Watch the Bruins Beat following "The Comeback" below...

So, is there now a feeling that you need to make good on that opportunity?

"I think you’ve got two teams that can look at it that way," Coach Julien said Sunday afternoon. "We can look at that Game Seven and Chicago can look at the fact that they were down three to one to Detroit and came back and won three straight."

"Again, every team that makes it this far can look back at a turning point where it just kind of just gave them that extra jolt that they needed. And that was the case for us this year, where it was a close call. We could’ve been watching from afar for two rounds already. But instead, we’re where we want to be."

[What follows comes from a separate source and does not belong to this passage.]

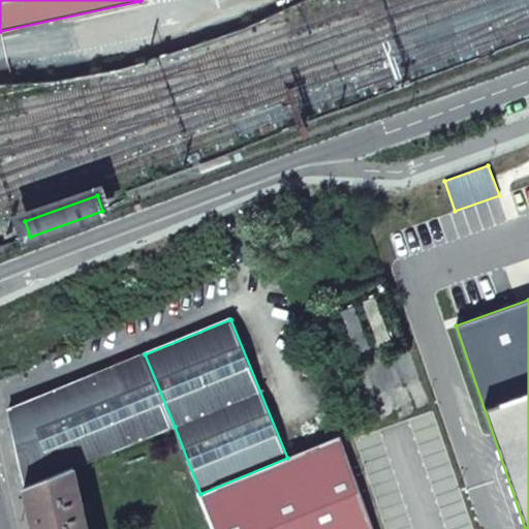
[(145,354),(8,410),(10,423),(26,488),(73,469),(175,427),(145,354)]
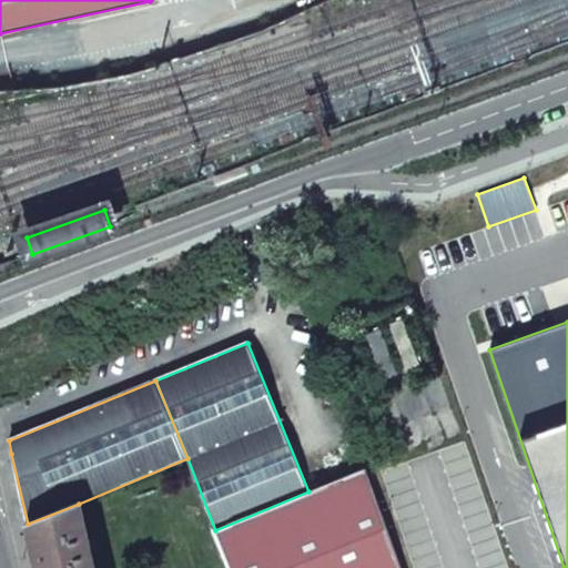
[(401,567),(366,469),(365,468),(308,492),(215,530),(230,567),(401,567)]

The B's knew where they wanted to be - and that Game Seven shook it out of them.

"You know what? This team, obviously, we had an up and down season. We hit a little bit of a slump at the end of the season, but I knew we had a good team," said Krejci. "I knew if we were going to start playing the way we wanted to, we were going to be okay. We talked about it after the season, the regular season, we closed the book. Whatever happened before happened and now it’s a new season. All of a sudden we started playing pretty good hockey. We’re in the Final right now, but we’ve go to keep going."

"We know we're not done yet."

We can look to that game as a turning point, but within the locker room, it means nothing to the Bruins without the end results.

"We knew even before the first round that we have something good on this team. We have lots of guys that’s been here a couple of years ago, and we had some tough games against Toronto but we came back," said Krejci.

"The biggest thing in the playoffs is to stay in the moment. If we look back at that Game Seven, we wouldn’t be here anymore. We would be done. The Rangers would’ve beat us."

"We’ve done a pretty good job to stay in the moment. We took it game by game. Right now, we’re talking about the Final."